How one advisor helped an Olympian make the most of his winnings
Every four years we get to enjoy "the thrill of victory and the agony of defeat" by watching the summer Olympic games. You don't have to be a women's cycling fan to ache for Dutch rider Annemiek van Vleuten as she crashed in the last leg of the woman's road race. Nor do you have to be a swimmer to appreciate the aquatic agility of American phenoms Michael Phelps or Simone Manuel or a runner to marvel at the the insane speed of Jamaican runner Usain Bolt.
With world records being broken by men and women from different countries, these athletes have an opportunity to capitalize on those medals with monies and sponsorship opportunities. But what they do with the money is the question. This is where advisors like Jeff Fishman come in. Fishman opened his wealth management practice, JSF Financial, in Los Angeles in 1996.
Fishman doesn't necessarily focus on Olympic athletes, but in 1998 a friend introduced him to his best friend, an aspiring Olympian backstroker, Lenny Krayzelburg. Krayzelburg moved to the U.S. from the Ukraine in 1989 and started training and competing for the United States. Fishman first met Krayzelburg while he was competing and trying to figure out what he wanted to do after his Olympic career.
He won four gold medals in the 2000 and 2004 Olympics and knew he would have to do something beyond his Olympic sponsorships.
"You have a responsibility to yourself to plan for your future,” says Krayzelburg, who had seen many athletes enjoy the spotlight, spend the money and then run into difficulties when the money dried up.
Fishman listened to Krayzelburg, becoming not only his financial advisor and sounding board for his business endeavors, but also his friend. One of their best times together came when Fishman traveled to watch Krayzelburg compete in the 2004 Olympic trials. It was then that Krayzelburg realized that he wasn't just a client, but that Fishman "really cared for me" as a person, Krayzelburg says.
Not every advisor needs to befriend every client, but it is essential that they understand each client's needs and goals and parlay that understanding into a plan.

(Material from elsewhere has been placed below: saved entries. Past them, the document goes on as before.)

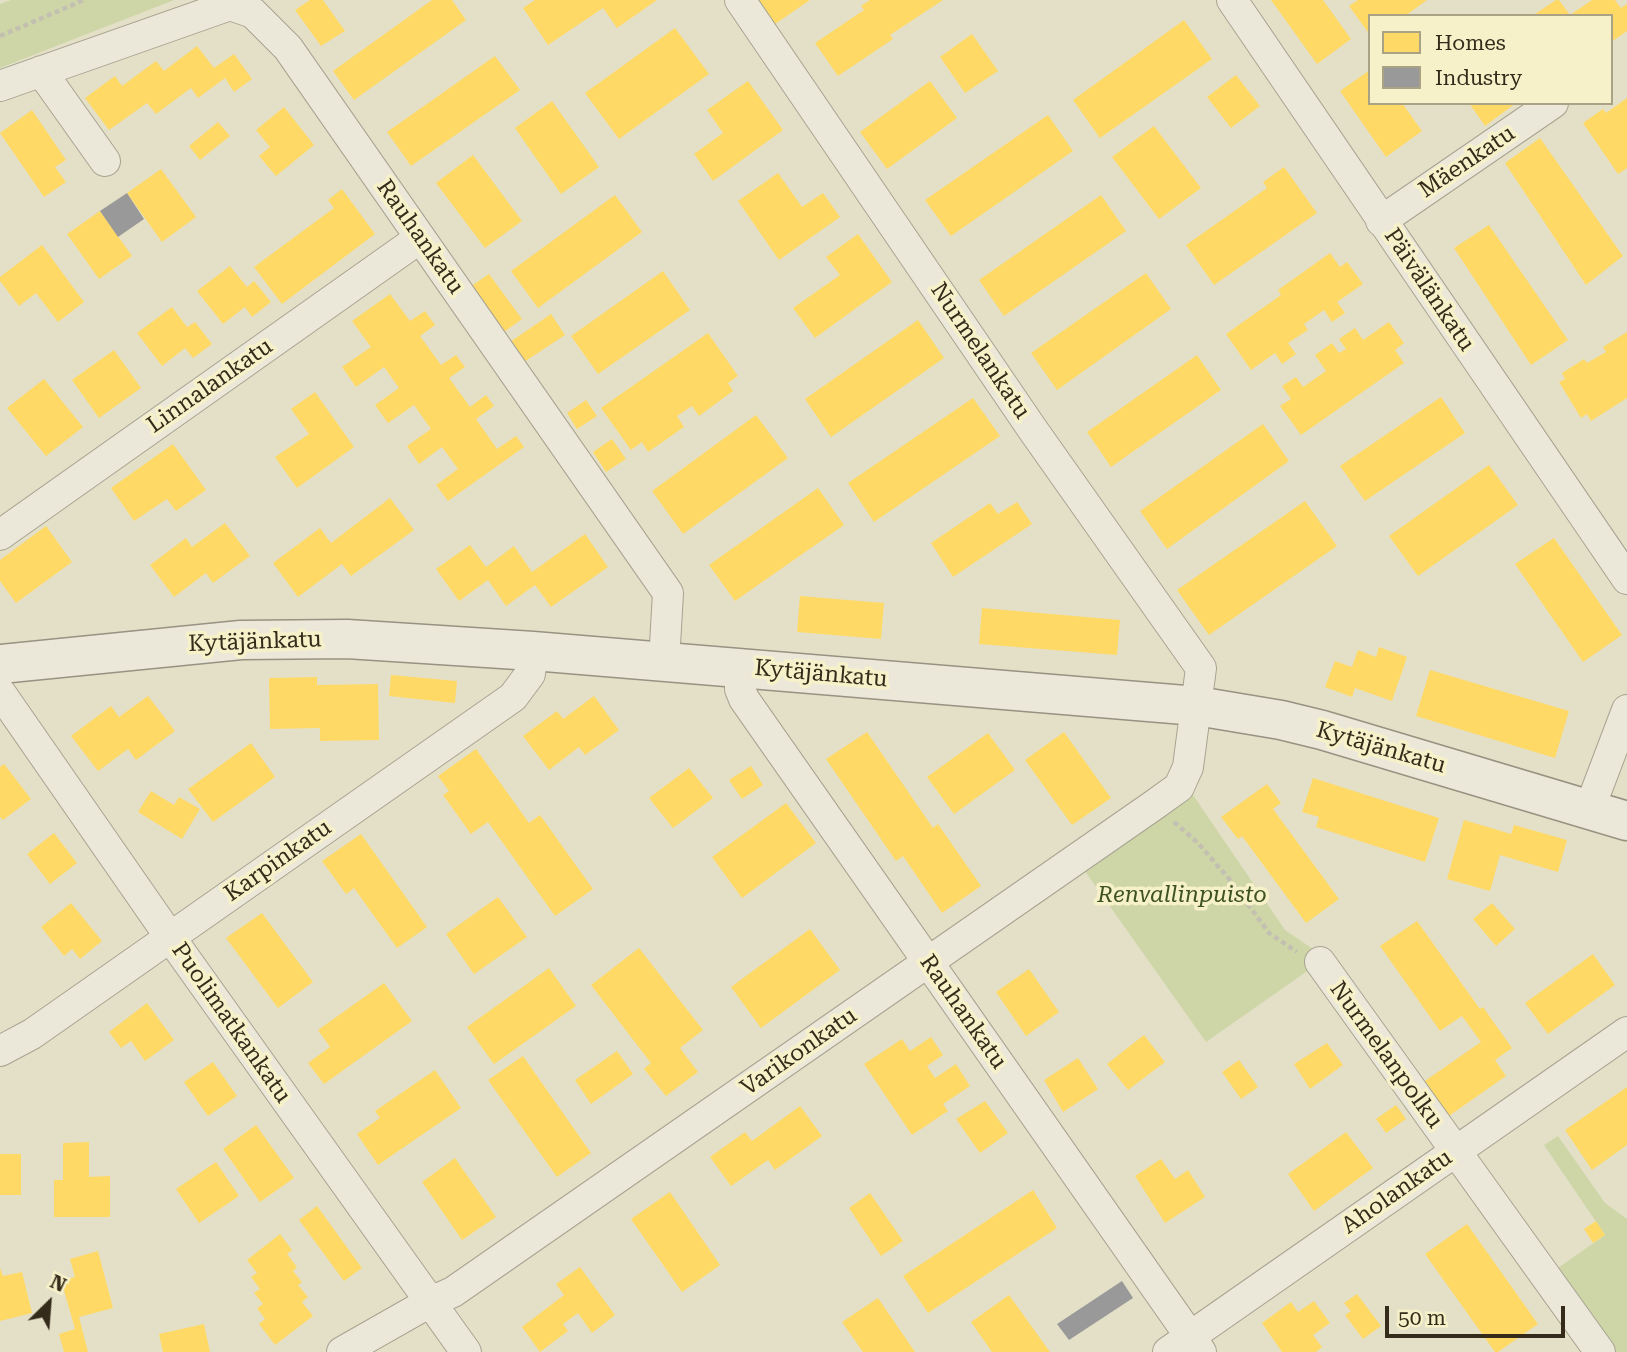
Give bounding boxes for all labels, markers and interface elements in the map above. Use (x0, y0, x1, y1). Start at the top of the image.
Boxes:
legend (1368, 14, 1613, 105)
text: Homes (1435, 31, 1506, 55)
text: Industry (1435, 66, 1522, 90)
street label: Mäenkatu (1414, 120, 1520, 204)
street label: Rauhankatu (370, 175, 470, 299)
street label: Päivälänkatu (1378, 223, 1480, 357)
street label: Nurmelankatu (924, 278, 1036, 424)
street label: Linnalankatu (142, 333, 278, 439)
street label: Kytäjänkatu (188, 626, 322, 658)
street label: Kytäjänkatu (753, 654, 889, 694)
street label: Kytäjänkatu (1313, 716, 1449, 780)
street label: Karpinkatu (219, 814, 337, 908)
park label: Renvallinpuisto (1097, 881, 1267, 909)
street label: Puolimatkankatu (165, 937, 297, 1109)
street label: Rauhankatu (913, 950, 1013, 1074)
street label: Nurmelanpolku (1323, 976, 1449, 1134)
street label: Varikonkatu (736, 1002, 862, 1102)
street label: Aholankatu (1336, 1144, 1458, 1240)
north arrow (14, 1268, 84, 1338)
text: N (47, 1270, 70, 1297)
scale bar (1389, 1292, 1569, 1336)
text: 50 m (1398, 1306, 1446, 1330)

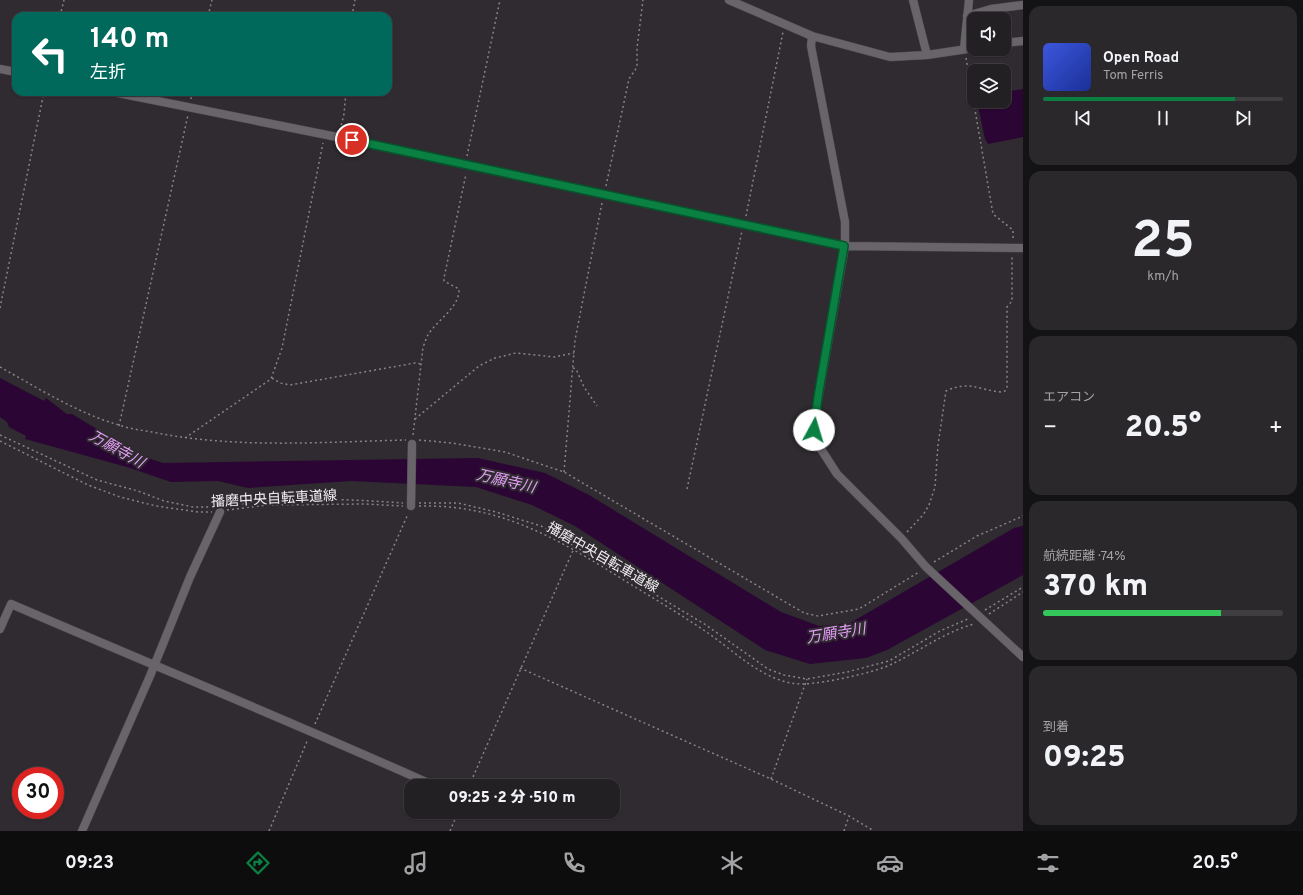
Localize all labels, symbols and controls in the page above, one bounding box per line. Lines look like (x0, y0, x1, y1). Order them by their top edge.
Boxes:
map controls (967, 12, 1011, 108)
button: sound (967, 12, 1011, 56)
text: 140 m (90, 22, 169, 58)
icon: left (24, 28, 76, 80)
text: Open Road (1103, 49, 1179, 68)
text: 左折 (90, 62, 126, 85)
button: layers (967, 64, 1011, 108)
text: Tom Ferris (1103, 68, 1163, 84)
icon: previous (1072, 107, 1094, 129)
icon: pause (1152, 107, 1174, 129)
icon: next (1232, 107, 1254, 129)
pin (335, 123, 369, 157)
icon: arrive (341, 129, 363, 151)
text: 25 (1131, 210, 1195, 276)
text: km/h (1147, 269, 1179, 285)
text: エアコン (1043, 390, 1095, 406)
position arrow (793, 409, 835, 451)
text: 20.5° (1125, 410, 1201, 447)
text: − (1043, 415, 1057, 442)
text: + (1269, 415, 1283, 442)
water label: 万願寺川 (85, 427, 149, 474)
water label: 万願寺川 (474, 466, 539, 499)
street label: 播磨中央自転車道線 (211, 488, 337, 511)
street label: 播磨中央自転車道線 (543, 519, 661, 597)
text: 航続距離 · 74% (1043, 549, 1125, 565)
text: 370 km (1043, 569, 1148, 606)
water label: 万願寺川 (805, 620, 869, 649)
text: 到着 (1043, 720, 1069, 736)
text: 09:25 (1043, 740, 1126, 777)
speed limit sign: 30 (12, 767, 64, 819)
text: 09:25 · 2 分 · 510 m (449, 789, 575, 808)
icon: directions (244, 849, 272, 877)
icon: music (402, 849, 430, 877)
icon: phone (560, 849, 588, 877)
icon: climate (718, 849, 746, 877)
icon: car (876, 849, 904, 877)
icon: filters (1034, 849, 1062, 877)
text: 09:23 (65, 852, 114, 875)
text: 20.5° (1192, 852, 1238, 875)

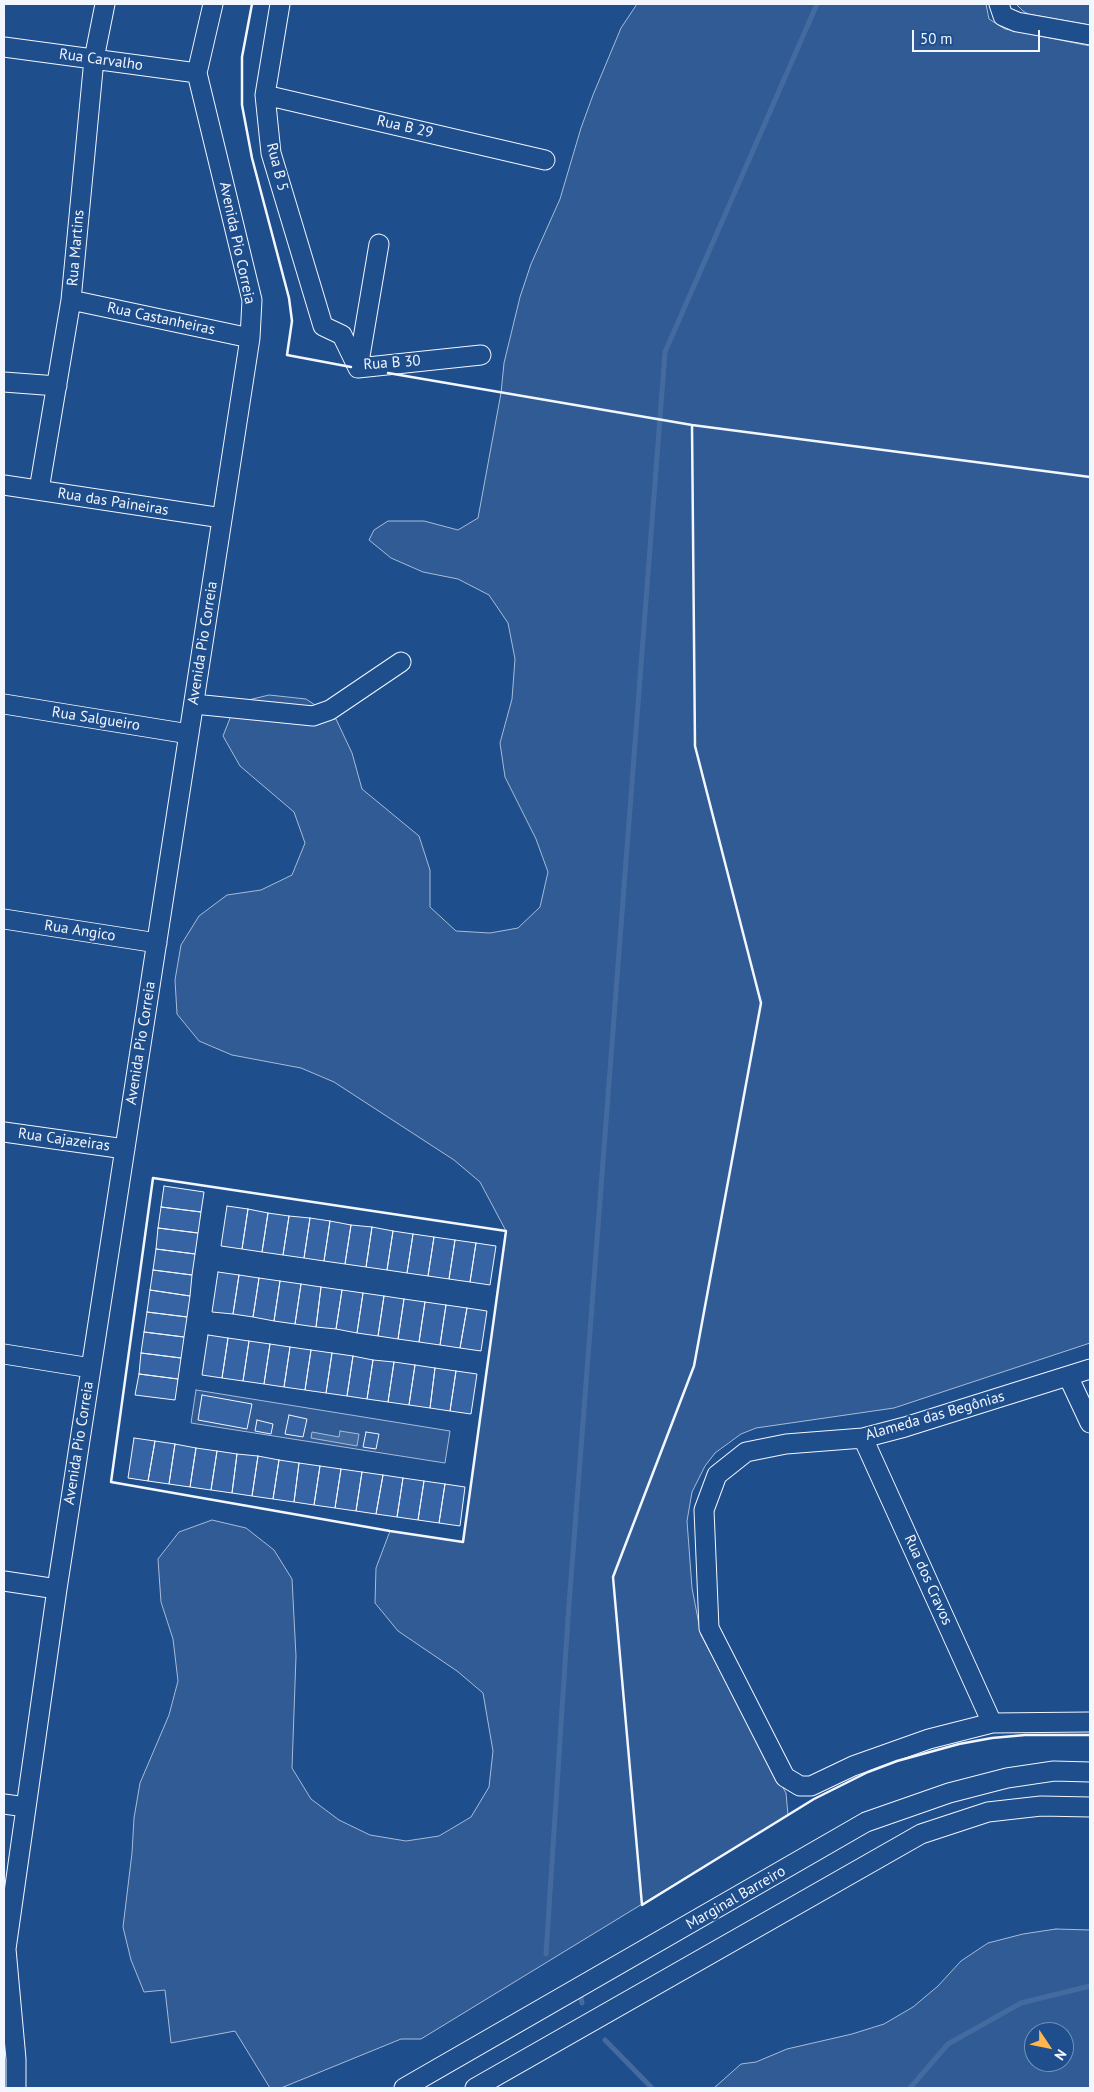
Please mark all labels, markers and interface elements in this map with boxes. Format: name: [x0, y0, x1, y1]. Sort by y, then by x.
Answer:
scale bar: [914, 20, 1042, 52]
text: 50 m: [920, 29, 953, 48]
street label: Rua Carvalho: [58, 45, 144, 75]
street label: Rua B 29: [375, 112, 435, 142]
street label: Rua B 5: [262, 141, 292, 193]
street label: Avenida Pio Correia: [215, 180, 259, 306]
street label: Rua Martins: [64, 209, 88, 287]
street label: Rua Castanheiras: [105, 299, 217, 339]
street label: Rua B 30: [363, 352, 421, 374]
street label: Rua das Paineiras: [56, 484, 170, 520]
street label: Avenida Pio Correia: [184, 580, 222, 706]
street label: Rua Salgueiro: [51, 703, 141, 735]
street label: Rua Angico: [43, 916, 117, 946]
street label: Avenida Pio Correia: [122, 980, 160, 1106]
street label: Rua Cajazeiras: [17, 1125, 111, 1155]
street label: Avenida Pio Correia: [60, 1380, 98, 1506]
street label: Alameda das Begônias: [863, 1387, 1007, 1445]
street label: Rua dos Cravos: [900, 1532, 956, 1628]
street label: Marginal Barreiro: [683, 1862, 789, 1934]
north arrow: [1024, 2022, 1074, 2072]
text: N: [1051, 2046, 1071, 2064]

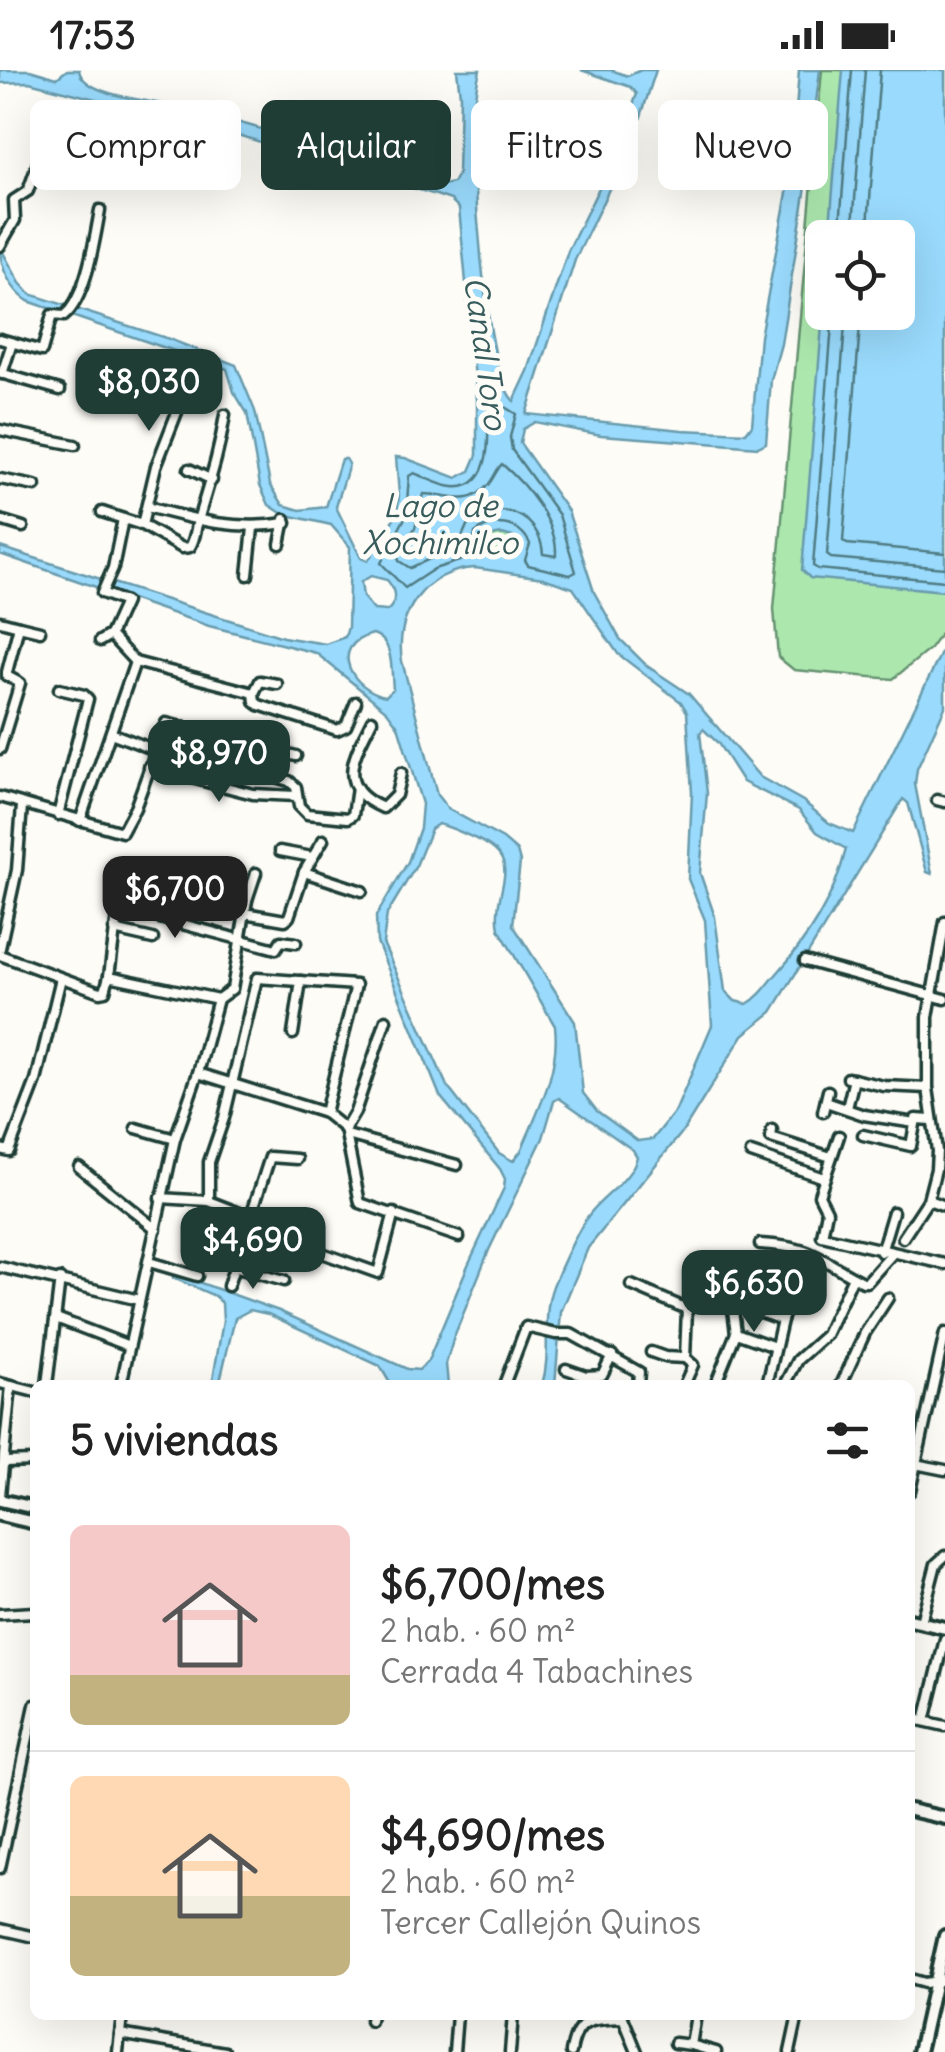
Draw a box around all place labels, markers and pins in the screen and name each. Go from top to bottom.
pin: $8,030 [68,349,230,434]
pin: $8,970 [138,720,300,805]
pin: $6,700 [94,856,256,941]
pin: $4,690 [172,1207,334,1292]
pin: $6,630 [673,1250,835,1335]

Fishman likes to say his practice is collaborative and focused on strategic financial planning. He was not unlike many of his younger clients in the entertainment business and professional sports who needed both guidance and a plan to secure their financial future. Such clients may be on the cusp of a bright economic future, and pre-planning can help them best deal with it. This is an area where Fishman feels most comfortable and where his passion for making a positive impact in his clients' lives shines.
The Olympian now lives in Brooklyn with his wife and two kids and owns a swim school franchise with the mission of making kids water safe. Fishman, he says, has provided invaluable advice to him over the years asking challenging questions and helping him to diversify his assets. Fishman, in turn, admires the way Krayzelburg has developed as an athlete to become an entrepreneur.
Understanding the needs of clients on an intimate level has been a cornerstone of how Fishman has succeeded. Target of the type of people with whom you want to work and help them see their upside potential and craft a plan. Not every client will have an Olympic story, but they do want their advisors to care about them and understand their needs, which makes for a mutually beneficial relationship.